━━ Document excerpt

Margaux Rhymes with Fargo

Mirthful Musings, Ridiculous Ramblings, and Comical Codswallop



Caltrain Stats: the dreaded morning commute

Now that I’m done volunteering at the Exploratorium, I am very much looking forward to sleeping in since I was waking up super early to arrive at work by 8:30 am. To get to the museum, I had to bike ten minutes from my apartment to the train station, ride the train for an hour, and then bike another fifteen minutes from the San Francisco train station to the Exploratorium. That, my friends, is a long-ass commute. On the bright side, I’m now really good at biking.

━━━━
━━ Given information

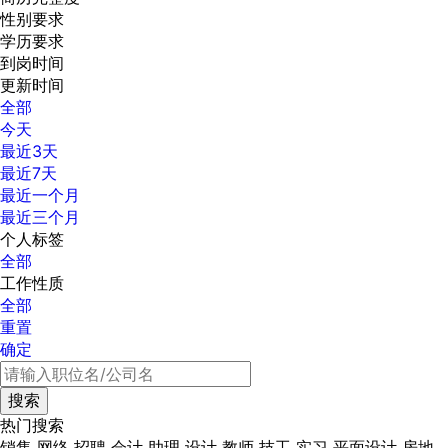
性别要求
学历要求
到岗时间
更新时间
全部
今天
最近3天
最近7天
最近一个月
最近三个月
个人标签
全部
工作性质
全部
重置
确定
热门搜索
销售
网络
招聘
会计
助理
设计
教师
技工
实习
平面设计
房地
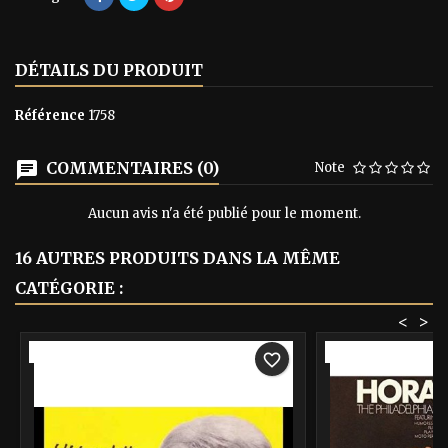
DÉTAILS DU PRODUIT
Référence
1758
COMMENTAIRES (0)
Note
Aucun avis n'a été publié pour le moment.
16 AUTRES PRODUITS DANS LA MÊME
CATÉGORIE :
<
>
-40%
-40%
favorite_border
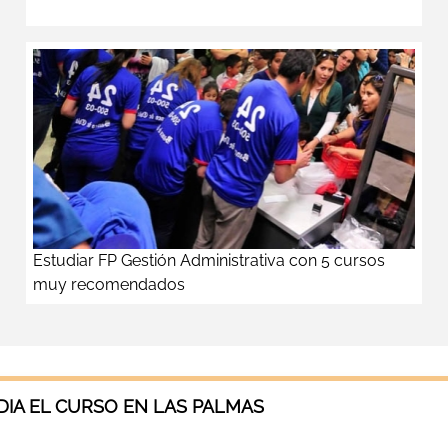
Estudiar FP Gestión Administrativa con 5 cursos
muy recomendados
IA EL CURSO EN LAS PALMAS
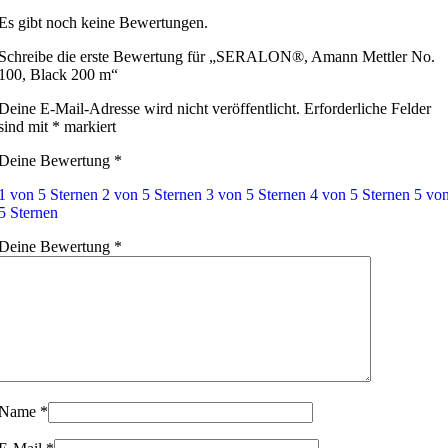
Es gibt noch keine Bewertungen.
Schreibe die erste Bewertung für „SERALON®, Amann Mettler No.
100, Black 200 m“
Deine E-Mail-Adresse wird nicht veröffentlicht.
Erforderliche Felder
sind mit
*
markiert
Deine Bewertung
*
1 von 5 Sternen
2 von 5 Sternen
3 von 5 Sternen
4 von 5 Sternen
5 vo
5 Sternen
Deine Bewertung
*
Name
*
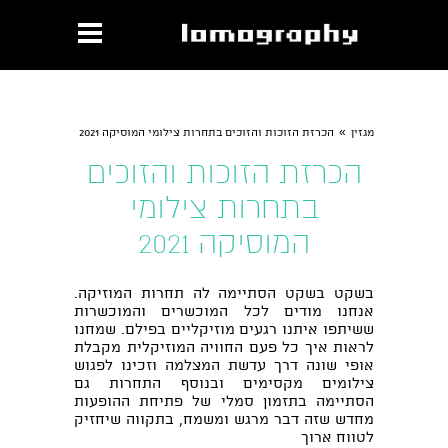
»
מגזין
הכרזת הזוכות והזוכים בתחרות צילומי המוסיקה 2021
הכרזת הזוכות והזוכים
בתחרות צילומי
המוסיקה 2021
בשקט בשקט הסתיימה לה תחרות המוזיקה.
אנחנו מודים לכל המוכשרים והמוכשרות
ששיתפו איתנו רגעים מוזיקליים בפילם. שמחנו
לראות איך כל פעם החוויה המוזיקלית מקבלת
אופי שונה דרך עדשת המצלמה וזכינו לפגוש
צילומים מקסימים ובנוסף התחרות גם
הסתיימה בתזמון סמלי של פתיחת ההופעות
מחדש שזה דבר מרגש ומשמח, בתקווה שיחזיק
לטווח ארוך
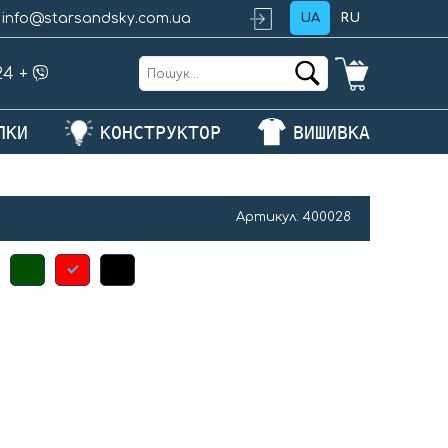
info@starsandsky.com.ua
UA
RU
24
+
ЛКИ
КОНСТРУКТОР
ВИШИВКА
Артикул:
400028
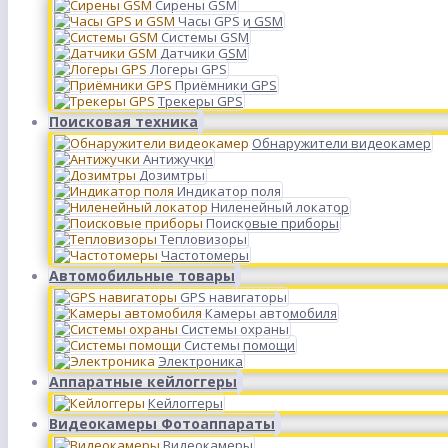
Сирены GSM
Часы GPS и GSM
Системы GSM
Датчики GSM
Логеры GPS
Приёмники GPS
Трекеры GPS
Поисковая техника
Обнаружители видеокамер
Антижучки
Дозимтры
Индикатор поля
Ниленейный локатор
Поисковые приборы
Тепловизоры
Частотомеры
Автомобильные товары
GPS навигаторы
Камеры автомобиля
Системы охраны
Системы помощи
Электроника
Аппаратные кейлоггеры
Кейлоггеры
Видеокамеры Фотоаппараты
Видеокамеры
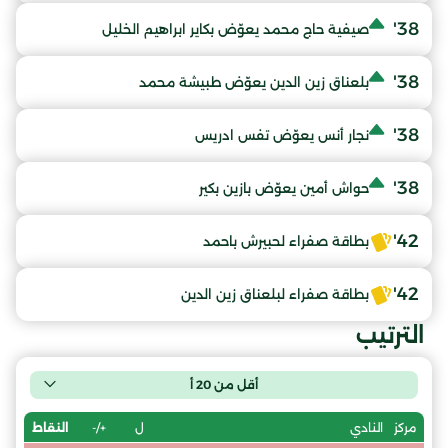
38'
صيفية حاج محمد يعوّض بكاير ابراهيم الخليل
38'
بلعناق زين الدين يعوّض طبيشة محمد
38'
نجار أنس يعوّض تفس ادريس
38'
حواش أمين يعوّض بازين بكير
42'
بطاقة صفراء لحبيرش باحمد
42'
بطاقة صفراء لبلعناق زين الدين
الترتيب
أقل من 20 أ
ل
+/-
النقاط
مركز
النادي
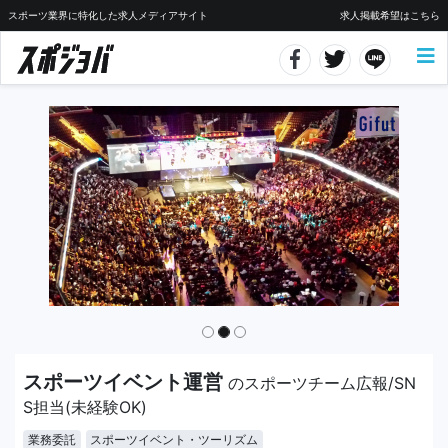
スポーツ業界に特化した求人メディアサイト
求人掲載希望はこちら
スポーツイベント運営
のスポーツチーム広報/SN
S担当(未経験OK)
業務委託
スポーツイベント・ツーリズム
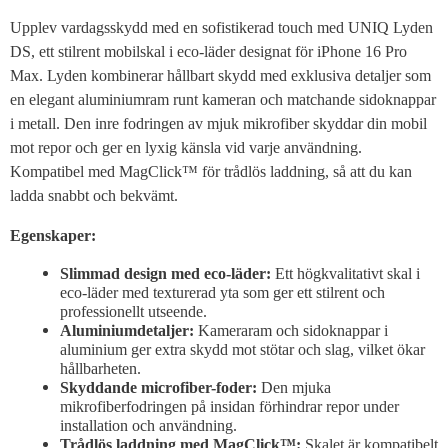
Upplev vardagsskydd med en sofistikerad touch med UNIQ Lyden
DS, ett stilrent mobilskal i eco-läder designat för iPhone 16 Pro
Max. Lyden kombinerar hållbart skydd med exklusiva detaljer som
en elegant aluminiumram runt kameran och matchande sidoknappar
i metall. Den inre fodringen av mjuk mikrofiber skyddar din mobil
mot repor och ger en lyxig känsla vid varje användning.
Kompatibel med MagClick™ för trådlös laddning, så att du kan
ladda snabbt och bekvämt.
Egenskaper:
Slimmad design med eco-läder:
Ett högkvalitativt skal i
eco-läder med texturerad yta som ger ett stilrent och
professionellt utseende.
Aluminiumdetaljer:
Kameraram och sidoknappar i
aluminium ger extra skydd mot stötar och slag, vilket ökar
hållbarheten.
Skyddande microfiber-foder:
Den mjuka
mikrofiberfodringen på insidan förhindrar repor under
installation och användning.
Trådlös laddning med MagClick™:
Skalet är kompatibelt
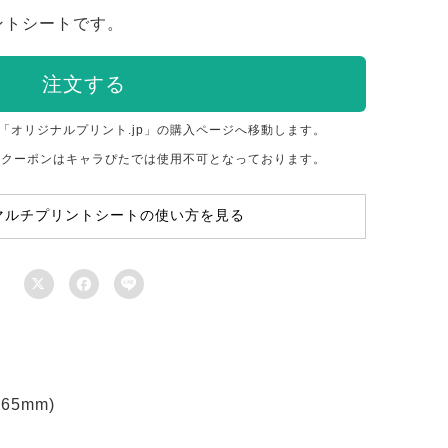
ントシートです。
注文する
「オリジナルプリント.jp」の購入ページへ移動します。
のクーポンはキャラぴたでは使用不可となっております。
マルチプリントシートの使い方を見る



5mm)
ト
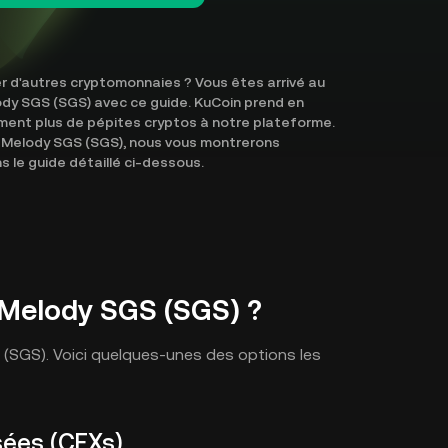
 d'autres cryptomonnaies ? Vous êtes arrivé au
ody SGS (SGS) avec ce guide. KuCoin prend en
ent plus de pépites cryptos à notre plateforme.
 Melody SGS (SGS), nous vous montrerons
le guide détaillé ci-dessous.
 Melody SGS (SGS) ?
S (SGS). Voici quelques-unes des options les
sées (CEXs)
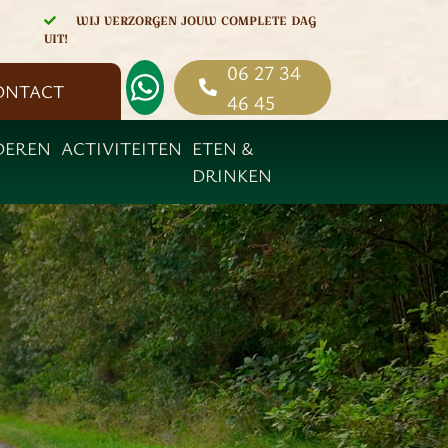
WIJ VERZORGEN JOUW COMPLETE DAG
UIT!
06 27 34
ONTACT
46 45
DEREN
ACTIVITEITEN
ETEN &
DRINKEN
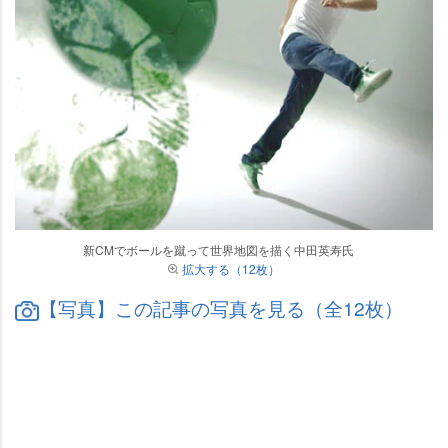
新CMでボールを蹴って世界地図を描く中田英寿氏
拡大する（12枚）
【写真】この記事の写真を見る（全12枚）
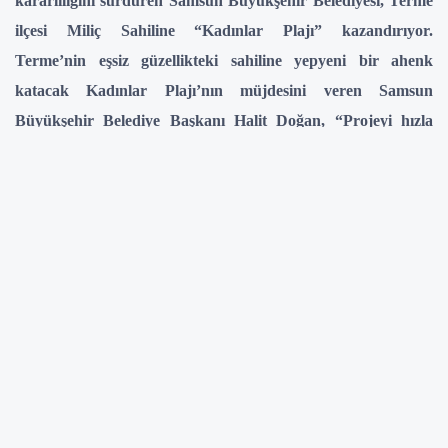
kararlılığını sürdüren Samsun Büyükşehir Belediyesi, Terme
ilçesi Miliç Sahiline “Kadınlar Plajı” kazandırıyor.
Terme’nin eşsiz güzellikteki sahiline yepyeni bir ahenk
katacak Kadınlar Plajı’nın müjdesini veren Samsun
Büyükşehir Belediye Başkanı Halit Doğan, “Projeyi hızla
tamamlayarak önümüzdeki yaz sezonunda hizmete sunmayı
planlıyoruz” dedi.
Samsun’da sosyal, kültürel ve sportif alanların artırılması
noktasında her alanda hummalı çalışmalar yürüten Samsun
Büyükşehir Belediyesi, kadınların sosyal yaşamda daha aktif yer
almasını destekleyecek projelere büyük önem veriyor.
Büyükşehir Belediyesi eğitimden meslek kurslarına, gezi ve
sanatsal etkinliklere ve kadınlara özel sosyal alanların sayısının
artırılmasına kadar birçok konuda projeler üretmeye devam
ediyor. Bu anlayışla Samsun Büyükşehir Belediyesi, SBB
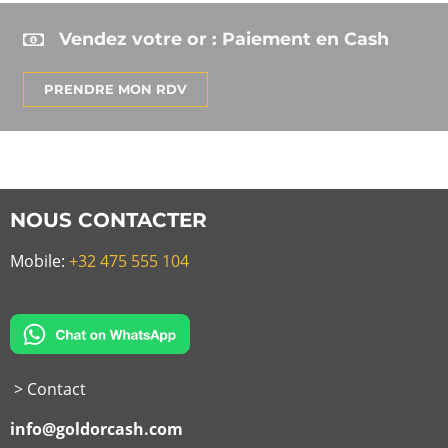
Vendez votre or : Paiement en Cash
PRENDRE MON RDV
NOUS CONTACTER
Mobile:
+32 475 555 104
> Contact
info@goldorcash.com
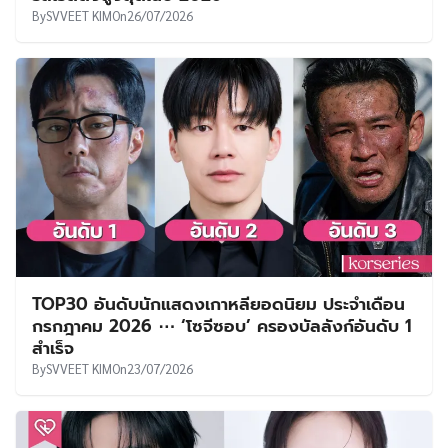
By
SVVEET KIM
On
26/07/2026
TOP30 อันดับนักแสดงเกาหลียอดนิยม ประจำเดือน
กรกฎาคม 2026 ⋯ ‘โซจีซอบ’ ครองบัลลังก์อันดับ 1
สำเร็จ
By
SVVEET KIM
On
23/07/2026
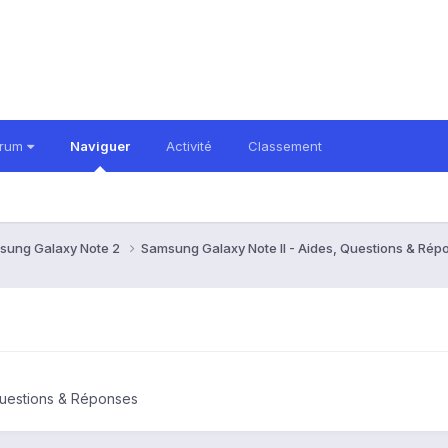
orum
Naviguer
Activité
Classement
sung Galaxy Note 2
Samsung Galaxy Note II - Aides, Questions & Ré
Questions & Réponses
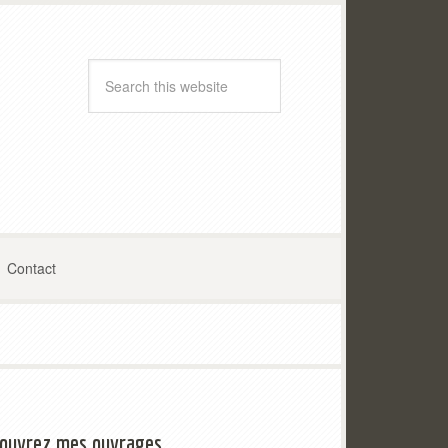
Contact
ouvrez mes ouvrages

━━━━

▶ _Exercise description_:
Reproduce the commute post word for word between "Caltrain Stats: the" and "good at biking.", inclusive.

▶ _Written solution_:
Caltrain Stats: the dreaded morning commute

Now that I’m done volunteering at the Exploratorium, I am very much looking forward to sleeping in since I was waking up super early to arrive at work by 8:30 am. To get to the museum, I had to bike ten minutes from my apartment to the train station, ride the train for an hour, and then bike another fifteen minutes from the San Francisco train station to the Exploratorium. That, my friends, is a long-ass commute. On the bright side, I’m now really good at biking.